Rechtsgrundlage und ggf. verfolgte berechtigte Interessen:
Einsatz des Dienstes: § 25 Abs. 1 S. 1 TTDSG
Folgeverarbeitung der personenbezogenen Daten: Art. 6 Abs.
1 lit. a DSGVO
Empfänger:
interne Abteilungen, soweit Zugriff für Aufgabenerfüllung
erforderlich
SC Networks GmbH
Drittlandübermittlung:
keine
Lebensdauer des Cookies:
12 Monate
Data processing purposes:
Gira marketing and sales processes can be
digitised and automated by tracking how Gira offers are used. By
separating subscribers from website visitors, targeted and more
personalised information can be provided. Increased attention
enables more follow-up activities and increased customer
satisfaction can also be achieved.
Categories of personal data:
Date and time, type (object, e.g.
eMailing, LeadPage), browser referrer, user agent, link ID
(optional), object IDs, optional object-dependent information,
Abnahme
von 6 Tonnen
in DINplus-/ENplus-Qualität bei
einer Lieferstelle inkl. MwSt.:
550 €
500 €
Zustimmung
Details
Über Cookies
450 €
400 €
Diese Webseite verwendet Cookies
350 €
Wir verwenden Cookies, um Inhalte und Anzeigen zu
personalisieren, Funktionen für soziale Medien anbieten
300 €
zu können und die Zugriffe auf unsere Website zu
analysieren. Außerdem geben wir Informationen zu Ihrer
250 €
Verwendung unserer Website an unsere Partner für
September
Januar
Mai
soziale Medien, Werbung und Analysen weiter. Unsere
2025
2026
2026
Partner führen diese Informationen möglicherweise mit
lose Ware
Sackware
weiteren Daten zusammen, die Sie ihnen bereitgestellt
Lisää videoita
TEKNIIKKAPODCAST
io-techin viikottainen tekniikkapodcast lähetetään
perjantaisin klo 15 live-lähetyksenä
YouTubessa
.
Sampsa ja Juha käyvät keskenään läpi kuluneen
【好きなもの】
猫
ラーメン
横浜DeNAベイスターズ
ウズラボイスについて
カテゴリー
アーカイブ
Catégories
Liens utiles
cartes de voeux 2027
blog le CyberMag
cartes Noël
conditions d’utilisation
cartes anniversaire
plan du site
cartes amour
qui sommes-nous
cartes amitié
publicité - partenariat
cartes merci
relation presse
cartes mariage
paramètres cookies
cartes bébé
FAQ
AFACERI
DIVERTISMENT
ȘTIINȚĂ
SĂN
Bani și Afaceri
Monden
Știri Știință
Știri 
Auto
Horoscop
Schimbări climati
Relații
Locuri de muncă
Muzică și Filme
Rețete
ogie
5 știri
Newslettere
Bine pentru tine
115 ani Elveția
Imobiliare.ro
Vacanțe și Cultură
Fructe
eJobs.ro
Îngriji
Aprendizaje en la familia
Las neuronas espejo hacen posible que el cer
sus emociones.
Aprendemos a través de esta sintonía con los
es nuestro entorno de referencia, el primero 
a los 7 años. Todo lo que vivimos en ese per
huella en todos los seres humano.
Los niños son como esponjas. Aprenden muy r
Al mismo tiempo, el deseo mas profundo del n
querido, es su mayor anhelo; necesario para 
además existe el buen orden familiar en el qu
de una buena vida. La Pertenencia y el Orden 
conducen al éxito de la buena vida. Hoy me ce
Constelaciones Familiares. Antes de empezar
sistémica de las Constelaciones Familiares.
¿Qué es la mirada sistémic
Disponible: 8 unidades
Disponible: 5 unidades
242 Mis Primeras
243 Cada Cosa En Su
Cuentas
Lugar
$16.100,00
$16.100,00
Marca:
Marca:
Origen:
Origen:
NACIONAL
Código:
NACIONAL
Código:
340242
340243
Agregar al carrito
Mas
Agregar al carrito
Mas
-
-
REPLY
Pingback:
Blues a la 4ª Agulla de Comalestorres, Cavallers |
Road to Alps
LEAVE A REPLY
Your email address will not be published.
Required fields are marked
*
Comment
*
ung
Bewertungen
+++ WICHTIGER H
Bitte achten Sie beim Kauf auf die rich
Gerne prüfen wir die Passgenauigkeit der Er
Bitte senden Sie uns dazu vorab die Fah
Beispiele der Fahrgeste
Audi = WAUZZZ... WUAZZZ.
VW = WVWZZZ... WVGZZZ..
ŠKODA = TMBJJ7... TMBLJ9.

--------------------------------

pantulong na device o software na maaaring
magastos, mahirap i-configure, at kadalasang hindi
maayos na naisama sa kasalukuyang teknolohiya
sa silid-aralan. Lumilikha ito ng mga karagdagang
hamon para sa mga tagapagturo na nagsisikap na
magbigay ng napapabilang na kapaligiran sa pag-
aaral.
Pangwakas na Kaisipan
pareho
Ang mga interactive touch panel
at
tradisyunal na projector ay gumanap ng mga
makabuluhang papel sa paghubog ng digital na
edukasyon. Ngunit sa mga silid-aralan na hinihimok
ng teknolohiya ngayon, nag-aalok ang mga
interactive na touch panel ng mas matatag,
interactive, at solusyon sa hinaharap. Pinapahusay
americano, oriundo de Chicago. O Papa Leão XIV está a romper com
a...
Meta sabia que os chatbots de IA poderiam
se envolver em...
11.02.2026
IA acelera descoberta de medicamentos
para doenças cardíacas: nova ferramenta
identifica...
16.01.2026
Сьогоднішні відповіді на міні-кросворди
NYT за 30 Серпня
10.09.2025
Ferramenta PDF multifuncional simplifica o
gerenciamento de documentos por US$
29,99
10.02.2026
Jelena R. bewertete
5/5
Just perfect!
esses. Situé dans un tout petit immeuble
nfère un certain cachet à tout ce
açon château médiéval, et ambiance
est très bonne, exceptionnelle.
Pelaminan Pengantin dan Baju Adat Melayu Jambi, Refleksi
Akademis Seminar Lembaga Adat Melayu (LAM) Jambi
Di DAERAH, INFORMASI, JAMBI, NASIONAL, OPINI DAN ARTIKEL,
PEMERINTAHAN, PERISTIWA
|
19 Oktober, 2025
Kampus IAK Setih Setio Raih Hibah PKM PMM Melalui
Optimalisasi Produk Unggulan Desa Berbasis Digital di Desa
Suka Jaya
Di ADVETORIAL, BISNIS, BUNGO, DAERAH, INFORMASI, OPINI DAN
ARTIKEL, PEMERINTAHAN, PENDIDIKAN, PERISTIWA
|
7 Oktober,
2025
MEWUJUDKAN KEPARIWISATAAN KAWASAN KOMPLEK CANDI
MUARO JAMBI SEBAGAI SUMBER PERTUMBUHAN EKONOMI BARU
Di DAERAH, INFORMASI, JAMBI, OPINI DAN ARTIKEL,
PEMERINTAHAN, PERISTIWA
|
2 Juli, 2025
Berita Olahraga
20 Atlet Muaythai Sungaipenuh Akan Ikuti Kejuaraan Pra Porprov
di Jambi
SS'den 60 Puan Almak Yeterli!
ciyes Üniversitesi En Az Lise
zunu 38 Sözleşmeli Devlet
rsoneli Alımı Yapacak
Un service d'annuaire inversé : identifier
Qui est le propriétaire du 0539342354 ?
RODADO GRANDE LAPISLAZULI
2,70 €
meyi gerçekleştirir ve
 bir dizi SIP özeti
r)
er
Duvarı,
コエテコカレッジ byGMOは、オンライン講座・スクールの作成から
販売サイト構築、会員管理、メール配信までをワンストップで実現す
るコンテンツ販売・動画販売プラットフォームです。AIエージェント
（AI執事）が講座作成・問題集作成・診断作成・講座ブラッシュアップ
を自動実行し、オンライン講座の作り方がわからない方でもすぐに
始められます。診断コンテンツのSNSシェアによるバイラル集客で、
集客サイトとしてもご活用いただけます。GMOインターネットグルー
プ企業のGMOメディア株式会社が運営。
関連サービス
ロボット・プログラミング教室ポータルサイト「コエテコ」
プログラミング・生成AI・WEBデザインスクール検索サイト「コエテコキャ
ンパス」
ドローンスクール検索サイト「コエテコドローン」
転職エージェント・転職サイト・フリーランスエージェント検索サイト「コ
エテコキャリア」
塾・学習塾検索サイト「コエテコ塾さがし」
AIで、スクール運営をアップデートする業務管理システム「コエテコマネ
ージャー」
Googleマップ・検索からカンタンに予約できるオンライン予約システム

--------------------------------

◆ Exercise aim ◆
Rewrite the part of the data that opens with the line containing "Rechtsgrundlage und ggf." and closes with the line containing "SC Networks GmbH", substituting "Bereiche" for "Abteilungen" and leaving everything else as it is.

◆ Reply ◆
Rechtsgrundlage und ggf. verfolgte berechtigte Interessen:
Einsatz des Dienstes: § 25 Abs. 1 S. 1 TTDSG
Folgeverarbeitung der personenbezogenen Daten: Art. 6 Abs.
1 lit. a DSGVO
Empfänger:
interne Bereiche, soweit Zugriff für Aufgabenerfüllung
erforderlich
SC Networks GmbH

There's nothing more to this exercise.